The high-school scenes conform to type: there’s the bright but

troubled kid, the shrill parent, the ostracised fat girl, the cool

teacher who battles the authorities, and so forth. But at the same

time we’re being led into a metaphysical conundrum which eventually

takes over the whole picture.

The key to the film is not Donnie’s madness, but rather the fact

that his rabbit saves his life at the beginning of the film. A jet

engine falls, inexplicably, from the sky, and plunges straight into

Donnie’s bedroom: were it not for the fact that he had heard

voices drawing him outside that night, he would have been killed immediately

by the impact. (It’s astonishing how the jet engine appears at

almost exactly the same point in the film as the all-but-identical

falling boulder in Sexy Beast.)

From then on in – for, essentially, the rest of the film –

Donnie is beholden to the rather evil rabbit. Frank (the rabbit’s

name) not only gives Donnie’s life meaning, he gives Donnie life.

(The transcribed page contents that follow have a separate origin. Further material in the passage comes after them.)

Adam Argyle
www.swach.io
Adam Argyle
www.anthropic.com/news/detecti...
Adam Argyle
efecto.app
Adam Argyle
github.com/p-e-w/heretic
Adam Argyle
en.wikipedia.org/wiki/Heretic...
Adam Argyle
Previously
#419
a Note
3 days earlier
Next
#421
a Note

The effect on Donnie is to turn him into a person who is totally unafraid,

a person who stands up to bogus authority and suffers no qualms or

guilt after performing criminal acts of surprising severity. Living,

as he is, only by the grace of a hallucinated rabbit, Donnie eventually

finds it relatively easy to give up everything for the sake of saving

the girl he’s just fallen for.

What that says about schizophrenia, or 1988, or suburbia, or love,

I’m not entirely sure. A lot of the film I’m perfectly happy

to say I don’t understand at all. This is one of those films

where a first-time director bites off a bit more than he could chew,

but shows huge potential: you know that Kelly is going to make better

and more accessible films in the future. (I hope, too, to see a lot

more of Maggie Gyllenhaal, Donnie’s older sister both in the

movie and in real life.) In this it is much better than the equally

incomprehensible Planet of the Apes, which was made by someone

who really should have known better.

Donnie Darko is a very disturbing and confusing film, and most of

the credit for getting it made must surely lie with Drew Barrymore,

who co-produced it, stars in it, and almost certainly brought Patrick

Swayze and Noah Wyle on board. It falls quite happily under the general

heading of good films which did badly in 2001 (see below). If you’re

not afraid of being puzzled and disturbed – if you enjoyed Memento,

say – I can recommend you go see this.